Health Minister Datuk Seri Dr S. Subramaniam said what was worrying was that many were unaware if they had been infected with the virus due to lack of awareness.
Calling it a major challenge in the medical field, he said Hepatitis C incidence rates (IR) saw an increase from 3.71 per cent in 2009 to 8.57 last year.
Although all newborns receive free Hepatitis B vaccines since 1989, he said the IR of Hepatitis B increased from 2.13 per cent in 2009 to 12.6 last year.

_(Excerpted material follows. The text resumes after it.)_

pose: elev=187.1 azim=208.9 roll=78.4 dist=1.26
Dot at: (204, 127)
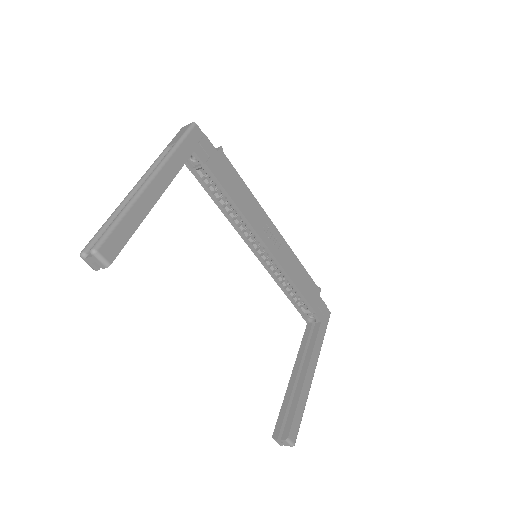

“The Hepatitis B immunisation shot has proven to be somewhat effective, with a 95 per cent coverage rate.
“Adults may want to get booster doses of Hepatitis B vaccine (recommended in certain circumstances),” he said.
Dr Subramaniam cautioned that the increased prevalence of chronic Hepatitis B and C meant that more people would end up with cirrhosis and liver cancer.
He stressed on the need to step up efforts to identify patients at risk of the blood-borne virus.
“Screening for Hepatitis C at various levels needs to be en hanced and treatment prioritised to patients who are at higher risk of developing advanced liver disease.
“Screening, however, can only be effective if those identified to have Hepatitis C are linked to competent healthcare providers.”
Dr Subramaniam said the government was working with international agencies to formulate ways to make the cost of treatment affordable.
He added that Malaysia also saw a phenomenal increase in the number of non-alcoholic fatty liver diseases, the fastest-growing chronic liver disease in the developed world.